Kendati demikian, Adanan mengatakan dirinya akan tetap mengikuti aturan pemerintah yang berlaku, terkait operasional perusahaan. “Kalau itu memang prosedur dan aturan yang berlaku, kami siap menerima (langkah) pemerintah pusat seperti apa,” ujarnya.
Ketua Badan Musyawarah Kampung (Bamuskam) Kampung Gag Waju Husein memberikan respon serupa. Menurutnya, pemutusan kegiatan usaha di Pulau Gag disambut positif oleh warga setempat dengan tujuan agar dapat ditinjau kembali.
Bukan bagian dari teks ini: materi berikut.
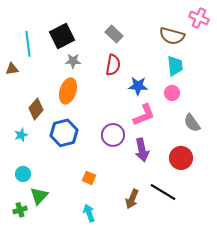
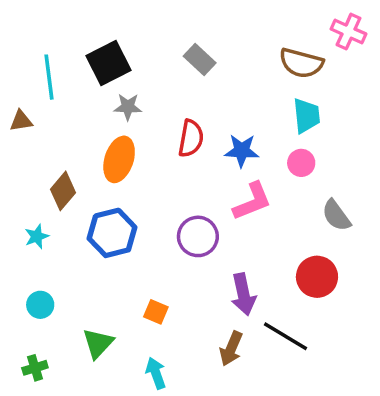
red semicircle: (113, 65) -> (191, 138), moved
purple arrow: (142, 150) -> (243, 294), moved
green triangle: (39, 196) -> (98, 343), moved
"Itu tidak masalah, tetapi jika berakhir secara permanen, bagaimana dengan masyarakat di sini yang bergantung pada pertambangan? Hampir seribu pekerja bisa kehilangan pekerjaan," ujar Waju.
Waju menyebutkan bahwa para pekerja di sektor pertambangan memiliki status sebagai karyawan PT Gag Nikel atau kontrak dengan perusahaan jasa tambang di tempat itu. Ia mengharapkan agar pemerintah pusat memperhatikan aspek ini, sebab menurut pendapatnya, masyarakat Pulau Gag bukan hanya bergantung pada industri pariwisata.